# New Nautilus Coils And Vtc 5



## Snape of Vape (29/7/14)

I'm looking for a shop that has VTC5 and the new coils for the Nautilus.

Want to buy both but don't feel like paying for shipping from two different shops.

Anyone that can help?


----------



## VapeTownZA (29/7/14)

Vapemob has both as far as I know. I have a VTC5 from them and they stock the Nautilus so should have coils.


----------



## Snape of Vape (29/7/14)

Thanks @VapeTownZA I've already checked there and they have the batteries but no new BVC coils. 
Vapeclub has the coils, but now VTC5 batteries. Guess I'll end up buying it from different shops then


----------



## VapeTownZA (29/7/14)

No problem.
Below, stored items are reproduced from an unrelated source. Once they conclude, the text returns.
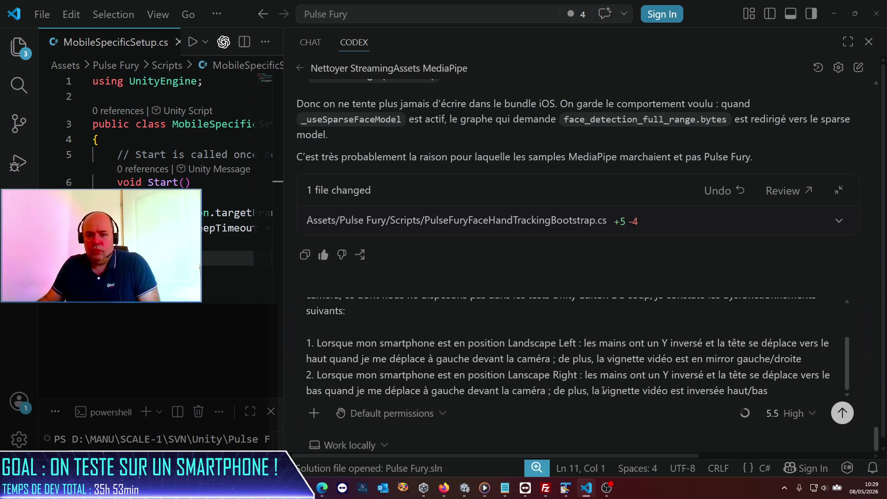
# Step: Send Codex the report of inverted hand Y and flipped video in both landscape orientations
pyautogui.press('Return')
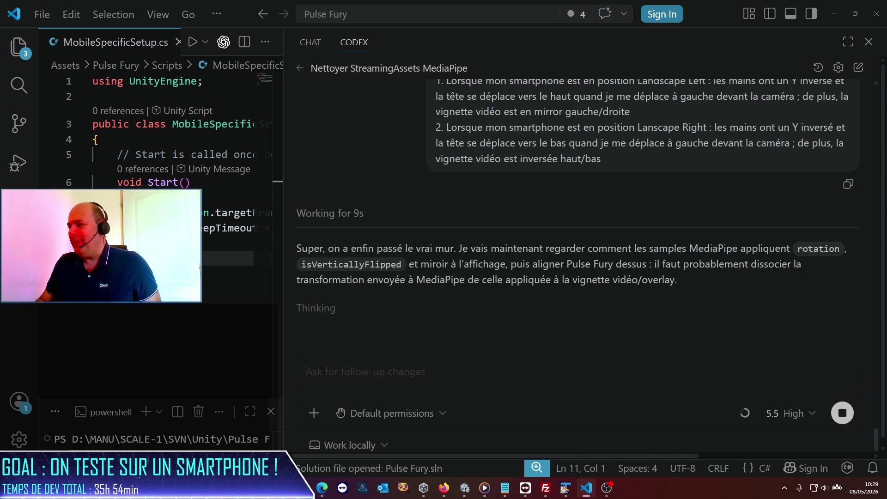
# Step: Enlarge the whole VS Code interface by one zoom step (Ctrl+=)
pyautogui.press('ctrl+equal')
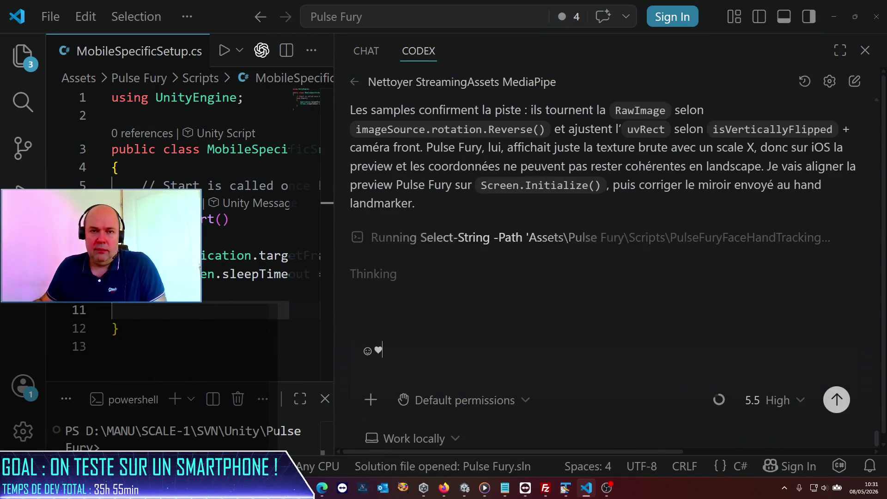
# Step: Let Codex edit PulseFuryFaceHandTrackingBootstrap.cs for landscape, then select the stray emoji in the draft
pyautogui.press('alt')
They may have gotten stock in yesterday. not sure when you checked with them but I'm sure they said they will be getting this week.


----------



## Snape of Vape (29/7/14)

@VapeTownZA Check this morning, checked again before topic creation. Probably going to update website later today then


----------



## VapeTownZA (29/7/14)

Will be there around 3 today and check for you.


----------



## VapeTownZA (29/7/14)

Can confirm vapemob has what you are looking for in stock. They will update website with stock for you or you can just call through


----------



## Snape of Vape (29/7/14)

Thanks @VapeTownZA I ended up stopping at eciggies on my way home to pick up some coils.


----------